May 28, 2020 - World

The eye of the COVID-19 storm shifts to Latin America

Data: The Center for Systems Science and Engineering at Johns Hopkins; Chart: Naema Ahmed/Axios
Data: The Center for Systems Science and Engineering at Johns Hopkins; Chart: Naema Ahmed/Axios

The epicenter of the COVID-19 pandemic has moved from China to Europe to the United States and now to Latin America.

Why it matters: Up until now, the pandemic has struck hardest in relatively affluent countries. But it's now spreading fastest in countries where it will be even harder to track, treat and contain.

Driving the news: Brazil is now recording more deaths each day than any other country, surpassing the U.S. for the first time over the past three days.

  • Outbreaks are also growing fast in Mexico, Peru and Chile, with those countries now recording more new cases than any country in Europe, excluding Russia. The World Health Organization is also worried about rising caseloads in El Salvador, Guatemala and Nicaragua.
  • As cases surge, poorly equipped health care systems throughout the region will struggle to cope. In Mexico, at least 11,000 health care workers have themselves become sick, per the NYT.
  • A University of Washington study forecasts a sharp rise in fatalities in the region by early August — including 125,000 in Brazil, up from 24,512 now, per Reuters.
  • President Jair Bolsonaro, who has repeatedly dismissed the threat from the virus, is battling with local officials to reopen the economy even as the situation grows increasingly grave.
Data: The Center for Systems Science and Engineering at Johns Hopkins; Map: Axios Visuals
Data: The Center for Systems Science and Engineering at Johns Hopkins; Map: Axios Visuals

Zoom out: Indian Prime Minister Narendra Modi has taken the outbreak far more seriously, implementing one of the world's strictest lockdowns, but his government is now loosening restrictions not because cases are falling (they're not) but because the economy is buckling.

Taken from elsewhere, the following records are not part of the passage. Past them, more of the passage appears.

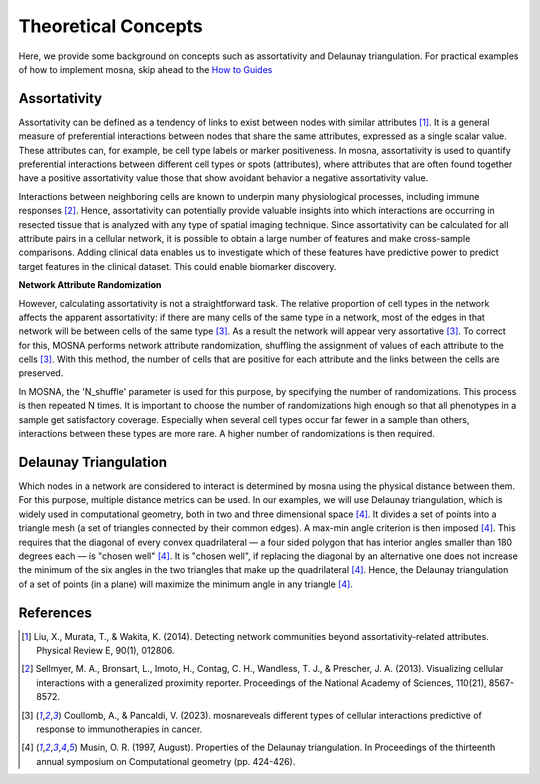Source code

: Theoretical Concepts
====================

Here, we provide some background on concepts such as assortativity and Delaunay triangulation.
For practical examples of how to implement mosna, skip ahead to the `How to Guides <https://mosna-documentation.readthedocs.io/en/latest/how_to_guides.html>`_

.. _assortativity:

Assortativity
-------------

Assortativity can be defined as a tendency of links to exist between nodes with similar attributes [1]_.
It is a general measure of preferential interactions between nodes that share the same attributes, expressed as a single scalar value.
These attributes can, for example, be cell type labels or marker positiveness.
In mosna, assortativity is used to quantify preferential interactions between different cell types or spots (attributes),
where attributes that are often found together have a positive assortativity value those that
show avoidant behavior a negative assortativity value.

Interactions between neighboring cells
are known to underpin many physiological processes, including immune responses [2]_.
Hence, assortativity can potentially provide valuable insights into which interactions are
occurring in resected tissue that is analyzed with any type of spatial imaging technique.
Since assortativity can be calculated for all attribute pairs
in a cellular network, it is possible to obtain a large number of features and make cross-sample
comparisons. Adding clinical data enables us to investigate which of these features have
predictive power to predict target features in the clinical dataset.
This could enable biomarker discovery.

**Network Attribute Randomization**

However, calculating assortativity is not a straightforward task. The relative proportion of cell types in the network affects the apparent assortativity: if there are many cells
of the same type in a network, most of the edges in that network will be between cells of
the same type [3]_. As a result the network will appear very assortative [3]_. To correct
for this, MOSNA performs network attribute randomization, shuffling the assignment of values of each attribute to the cells [3]_.
With this method, the number of cells that are positive for each attribute and the links between the cells are preserved.

In MOSNA, the 'N_shuffle' parameter is used for this purpose, by specifying the number of randomizations. This process is then repeated N times. It is important to choose the
number of randomizations high enough so that all phenotypes in a sample get satisfactory coverage. Especially when several cell types occur far fewer in a sample than others,
interactions between these types are more rare. A higher number of randomizations is
then required.

Delaunay Triangulation
----------------------

Which nodes in a network are considered to interact is determined by mosna using the physical distance between them.
For this purpose, multiple distance metrics can be used. In our examples, we will use
Delaunay triangulation, which is widely used in computational geometry, both in two and three
dimensional space [4]_. It divides a set of points into a triangle mesh (a set of triangles
connected by their common edges). A max-min angle criterion is then imposed [4]_. This
requires that the diagonal of every convex quadrilateral — a four sided polygon that has
interior angles smaller than 180 degrees each — is "chosen well" [4]_. It is "chosen well",
if replacing the diagonal by an alternative one does not increase the minimum of the six
angles in the two triangles that make up the quadrilateral [4]_. Hence, the Delaunay
triangulation of a set of points (in a plane) will maximize the minimum angle in any
triangle [4]_.



References
----------

.. [1] Liu, X., Murata, T., & Wakita, K. (2014). Detecting network communities beyond assortativity-related attributes. Physical Review E, 90(1), 012806.

.. [2] Sellmyer, M. A., Bronsart, L., Imoto, H., Contag, C. H., Wandless, T. J., & Prescher, J. A. (2013). Visualizing cellular interactions with a generalized proximity reporter. Proceedings of the National Academy of Sciences, 110(21), 8567-8572.

.. [3] Coullomb, A., & Pancaldi, V. (2023). mosnareveals different types of cellular interactions predictive of response to immunotherapies in cancer.

.. [4] Musin, O. R. (1997, August). Properties of the Delaunay triangulation. In Proceedings of the thirteenth annual symposium on Computational geometry (pp. 424-426).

  • “In India, the curve hasn’t turned the corner. You have deferred the peak," says Bhramar Mukherjee, who leads a University of Michigan project that projects India will have 1 million cases by July 15 if it pursues a "cautious" reopening, per the Washington Post.
  • Overall case counts have increased by 4.5x in India, 3.7x in Pakistan and 2.4x in Indonesia — the world's second-, fifth- and fourth-most populous countries, respectively — since May 1, per WHO data.

The global picture: Countries across East Asia, where the virus arrived earlier, now have fewer active cases than they did a week ago, according to Albright Stonebridge Group. That's also the case in most of Europe.

  • But in sub-Saharan Africa, as in Latin America, the numbers climbed almost everywhere over the past week.
  • They spiked dramatically in countries like Cameroon (+198%), South Africa (+172%) and Bangladesh (+41%).

Many of these countries are starting from low baselines, largely because they'd conducted so few tests.

Data: IRC; Chart: Axios Visuals
Data: IRC; Chart: Axios Visuals
  • Nigeria, for example, has tested just one person for every 230 tested in the U.S. (adjusted for population), according to data compiled by the International Rescue Committee.
  • "We've got countries where there are hardly any tests going on at all," David Miliband, the IRC's CEO, told Axios in an interview, "and we've got countries ... where we're getting enough testing to be very worried."

The lack of tests in many poorer countries can be attributed to political dysfunction, poor infrastructure and shortages of testing kits and lab capacity.

  • In the Democratic Republic of the Congo, Miliband notes, samples have to be transported to labs in Kinshasa. That's no easy task in a country where very few cities are connected to the capital by road.
  • In Tanzania, the government appears to be quite literally choosing ignorance. It has been a month since the country recorded a new case — or a single test.
  • Russia's new approach, announced Wednesday, is more subtle. They'll keep conducting tests, but only add those showing COVID-19 symptoms to the tallies of cases and deaths.